An outbreak of salmonella poisoning has so far made 93 people ill in 19 states and the District of Columbia, according to the Centers for Disease Control and Prevention.
An internal memo sent to staff at the Food and Drug Administration indicated that spicy tuna rolls are "highly suspect," the Associated Press reported.
The memo also characterized the outbreak as "rapid and expanding in a number of cases."
Ten of those who became ill have been hospitalized, but so far, there are no deaths.
While health officials have not definitely identified sushi as the source of the outbreak, they have identified the strain of bacteria as Salmonella Bareilly, one of the less common types of salmonella. Salmonella poisoning is more often caused by the Salmonella Typhimurium and Salmonella Enteritidis.
Salmonella was also the culprit in an October illness outbreak that affected dozens of people who ate at certain Taco Bell restaurants in 10 different states. It was also linked to an outbreak that led to the recall of hundreds of millions of eggs produced at an Iowa farm in the summer of 2010.
"Salmonella is one of the most common pathogens you can get from eating raw or poorly cooked foods," said Dr. Thomas Hooton, professor of infectious diseases at the University of Miami's Miller School of Medicine.

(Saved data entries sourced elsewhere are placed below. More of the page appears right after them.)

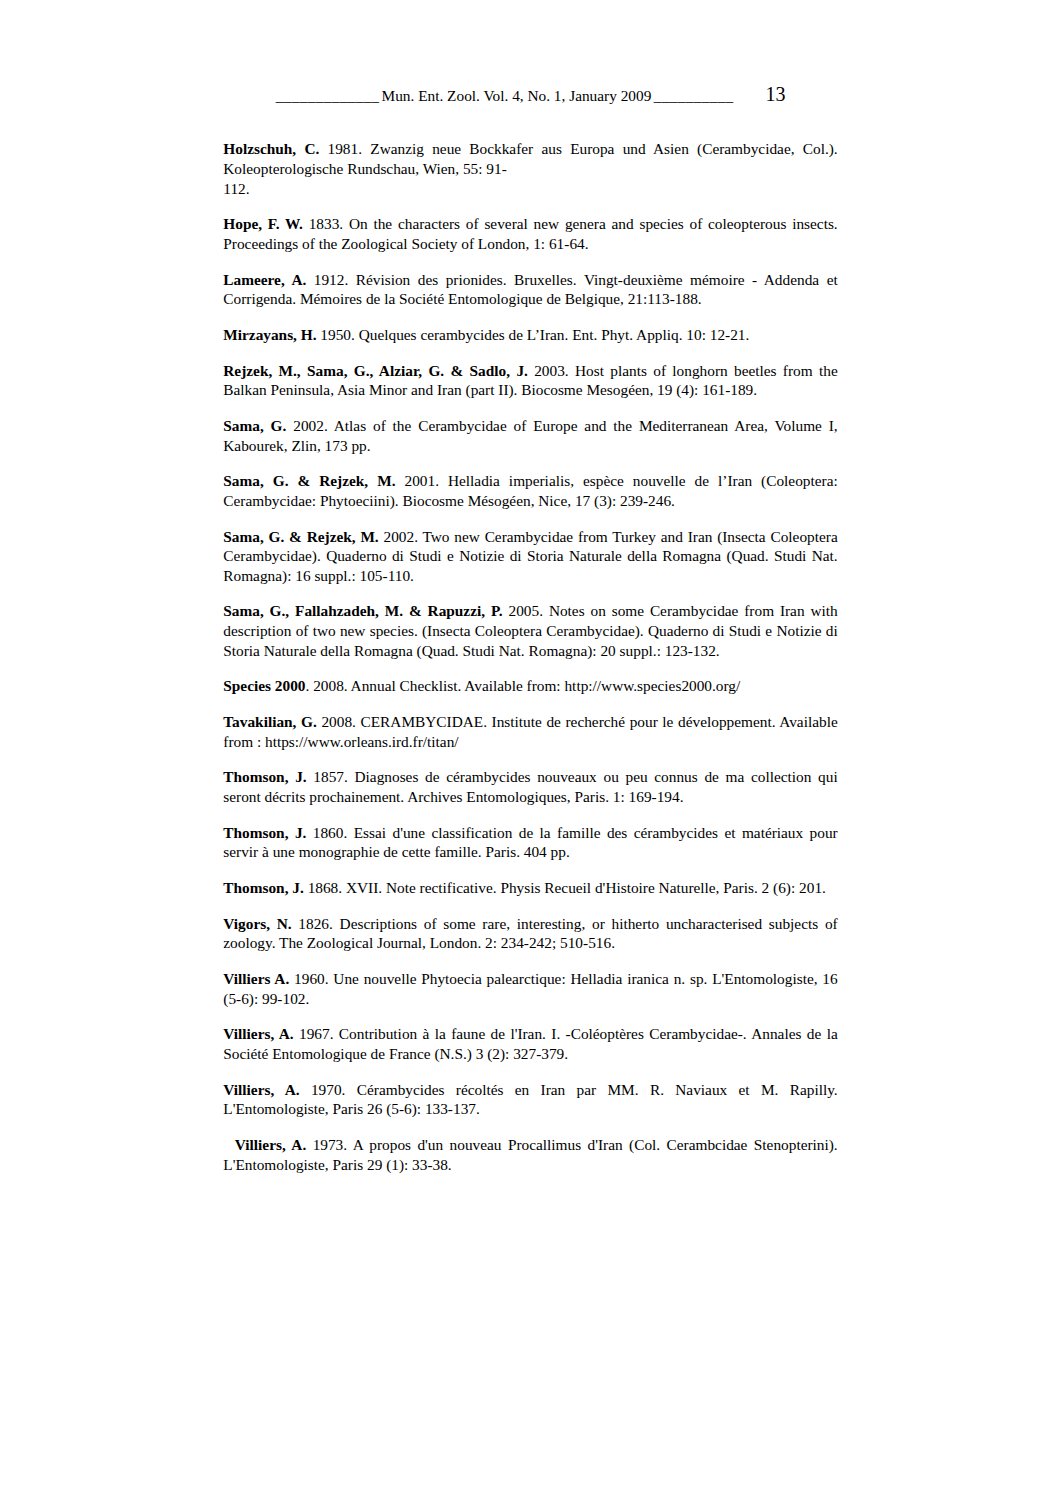_____________Mun. Ent. Zool. Vol. 4, No. 1, January 2009__________ 13
Holzschuh, C. 1981. Zwanzig neue Bockkafer aus Europa und Asien (Cerambycidae, Col.). Koleopterologische Rundschau, Wien, 55: 91-
112.
Hope, F. W. 1833. On the characters of several new genera and species of coleopterous insects. Proceedings of the Zoological Society of London, 1: 61-64.
Lameere, A. 1912. Révision des prionides. Bruxelles. Vingt-deuxième mémoire - Addenda et Corrigenda. Mémoires de la Société Entomologique de Belgique, 21:113-188.
Mirzayans, H. 1950. Quelques cerambycides de L’Iran. Ent. Phyt. Appliq. 10: 12-21.
Rejzek, M., Sama, G., Alziar, G. & Sadlo, J. 2003. Host plants of longhorn beetles from the Balkan Peninsula, Asia Minor and Iran (part II). Biocosme Mesogéen, 19 (4): 161-189.
Sama, G. 2002. Atlas of the Cerambycidae of Europe and the Mediterranean Area, Volume I, Kabourek, Zlin, 173 pp.
Sama, G. & Rejzek, M. 2001. Helladia imperialis, espèce nouvelle de l’Iran (Coleoptera: Cerambycidae: Phytoeciini). Biocosme Mésogéen, Nice, 17 (3): 239-246.
Sama, G. & Rejzek, M. 2002. Two new Cerambycidae from Turkey and Iran (Insecta Coleoptera Cerambycidae). Quaderno di Studi e Notizie di Storia Naturale della Romagna (Quad. Studi Nat. Romagna): 16 suppl.: 105-110.
Sama, G., Fallahzadeh, M. & Rapuzzi, P. 2005. Notes on some Cerambycidae from Iran with description of two new species. (Insecta Coleoptera Cerambycidae). Quaderno di Studi e Notizie di Storia Naturale della Romagna (Quad. Studi Nat. Romagna): 20 suppl.: 123-132.
Species 2000. 2008. Annual Checklist. Available from: http://www.species2000.org/
Tavakilian, G. 2008. CERAMBYCIDAE. Institute de recherché pour le développement. Available from : https://www.orleans.ird.fr/titan/
Thomson, J. 1857. Diagnoses de cérambycides nouveaux ou peu connus de ma collection qui seront décrits prochainement. Archives Entomologiques, Paris. 1: 169-194.
Thomson, J. 1860. Essai d'une classification de la famille des cérambycides et matériaux pour servir à une monographie de cette famille. Paris. 404 pp.
Thomson, J. 1868. XVII. Note rectificative. Physis Recueil d'Histoire Naturelle, Paris. 2 (6): 201.
Vigors, N. 1826. Descriptions of some rare, interesting, or hitherto uncharacterised subjects of zoology. The Zoological Journal, London. 2: 234-242; 510-516.
Villiers A. 1960. Une nouvelle Phytoecia palearctique: Helladia iranica n. sp. L'Entomologiste, 16 (5-6): 99-102.
Villiers, A. 1967. Contribution à la faune de l'Iran. I. -Coléoptères Cerambycidae-. Annales de la Société Entomologique de France (N.S.) 3 (2): 327-379.
Villiers, A. 1970. Cérambycides récoltés en Iran par MM. R. Naviaux et M. Rapilly. L'Entomologiste, Paris 26 (5-6): 133-137.
Villiers, A. 1973. A propos d'un nouveau Procallimus d'Iran (Col. Cerambcidae Stenopterini). L'Entomologiste, Paris 29 (1): 33-38.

E. coli and campylobacter are also often linked to undercooked foods.
Salmonella poisoning can range in severity from being completely asymptomatic to being severe enough to require hospitalization. Symptoms include nausea, vomiting, diarrhea and abdominal pain that appear within 8 to 72 hours after eating contaminated food.
"Salmonella poisoning is typically self-limiting and we don't normally treat it unless it's severe," said Hooton. "But infants, the elderly, pregnant women and the immunocompromised are more at risk for serious illness, so we are very concerned about these groups."